In 2020, the International Association for the Study of Lung Cancer (IASLC) introduced a new grading system for invasive pulmonary adenocarcinoma (IPA). This meta-analysis aimed to validate the prognostic utility of this grading system and identify relevant clinicopathological features. The PubMed, Embase, Web of Science, and Cochrane Library databases were searched for relevant studies published between January 1, 2020 and March 5, 2024. Hazard ratios (HRs) with corresponding 95 % confidence intervals (CIs) were pooled to evaluate the effect of IASLC grading on prognosis. Odds ratios with corresponding 95 % CIs were pooled to assess relevant clinicopathological features. Twenty-two studies comprising 12,515 patients with IPA were included. Regarding overall survival, grade 3 adenocarcinomas had a worse prognosis compared with grades 1–2 (HR: 2.26, 95 % CI: 1.79–2.85, P<0.001), grade 1 (HR: 4.75, 95 % CI: 2.61–8.66, P<0.001), or grade 2 (HR: 1.71, 95 % CI: 1.28–2.29, P<0.001). Considering recurrence-free survival, grade 3 tumors had a higher recurrence risk than grades 1–2 (HR: 1.92, 95 % CI: 1.53–2.41, P<0.001), grade 1 (HR: 4.43, 95 % CI: 2.91–6.73, P<0.001), or grade 2 (HR: 1.67, 95 % CI: 1.33–2.10, P<0.001). In the subgroup analysis of stage I patients, grade 3 tumors exhibited a similarly poor prognosis. In addition, grade 3 adenocarcinomas were associated with aggressive clinicopathological features. This study demonstrated that the IASLC grading system is a robust predictor of prognostic stratification in patients with IPA, and warrants further promotion and worldwide implementation.

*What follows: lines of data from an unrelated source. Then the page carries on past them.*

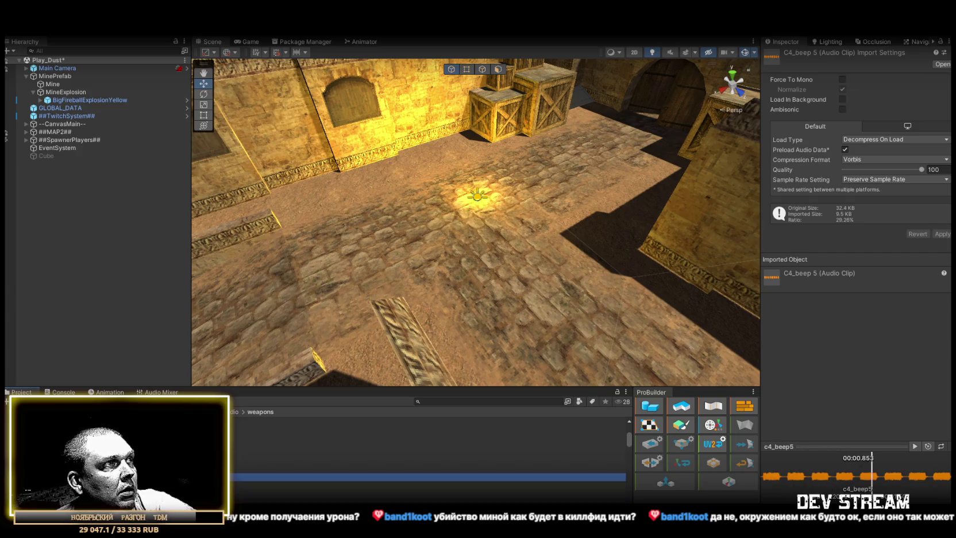
pyautogui.click(287, 469)
pyautogui.click(287, 460)
pyautogui.click(287, 453)
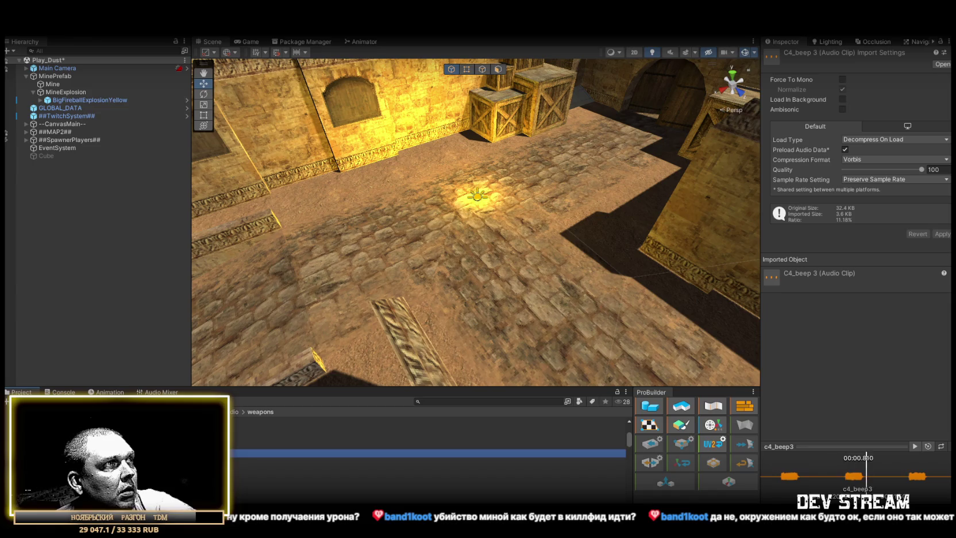
pyautogui.click(287, 444)
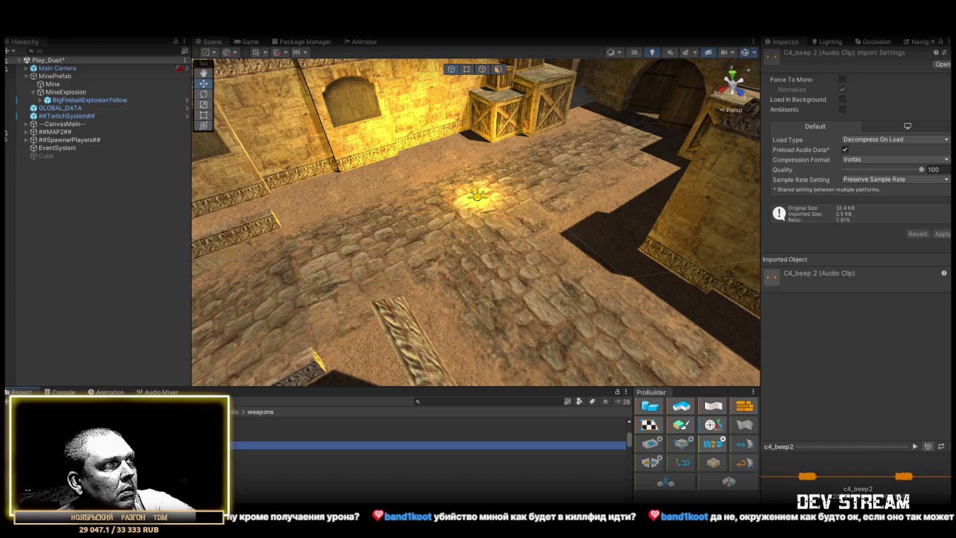
pyautogui.click(287, 476)
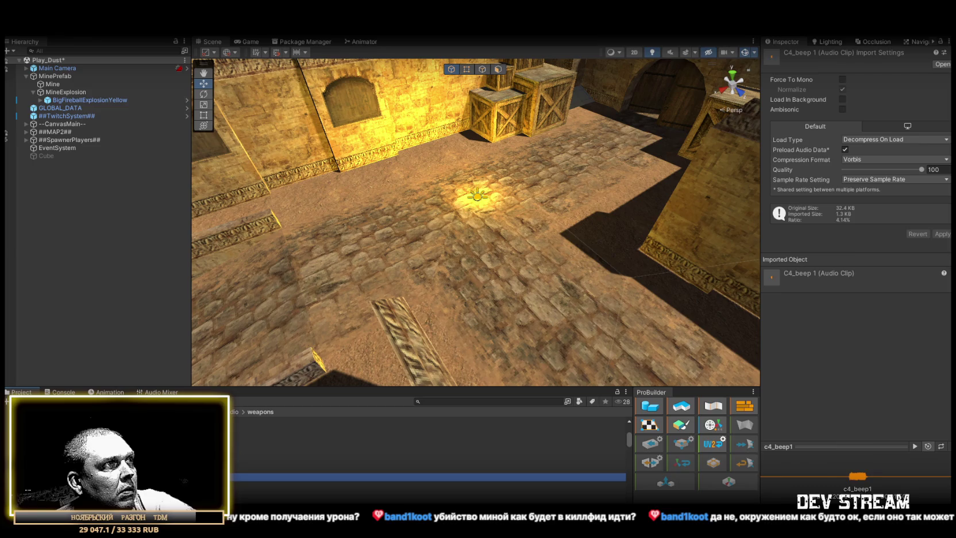
pyautogui.scroll(-1, 428, 460)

新的浸润性肺腺癌分级系统的预后和临床病理意义:系统回顾和荟萃分析
2020年,国际肺癌研究协会(IASLC)引入了一种新的浸润性肺腺癌(IPA)分级系统。本荟萃分析旨在验证该分级系统的预后效用,并确定相关的临床病理特征。检索了PubMed、Embase、Web of Science和Cochrane Library数据库,检索了2020年1月1日至2024年3月5日期间发表的相关研究。合并风险比(hr)和相应的95%置信区间(ci)来评估IASLC分级对预后的影响。比值比与相应的95% ci进行汇总,以评估相关的临床病理特征。纳入了22项研究,包括12515例IPA患者。关于总生存率,3级腺癌的预后比1 - 2级(HR: 2.26, 95% CI: 1.79-2.85, P<0.001)、1级(HR: 4.75, 95% CI: 2.61-8.66, P<0.001)或2级(HR: 1.71, 95% CI: 1.28-2.29, P<0.001)更差。考虑到无复发生存期,3级肿瘤的复发风险高于1 - 2级(HR: 1.92, 95% CI: 1.53-2.41, P<0.001)、1级(HR: 4.43, 95% CI: 2.91-6.73, P<0.001)或2级(HR: 1.67, 95% CI: 1.33-2.10, P<0.001)。在I期患者的亚组分析中,3级肿瘤表现出类似的不良预后。此外,3级腺癌与侵袭性临床病理特征相关。本研究表明IASLC分级系统是IPA患者预后分层的可靠预测指标,值得进一步推广和在全球范围内实施。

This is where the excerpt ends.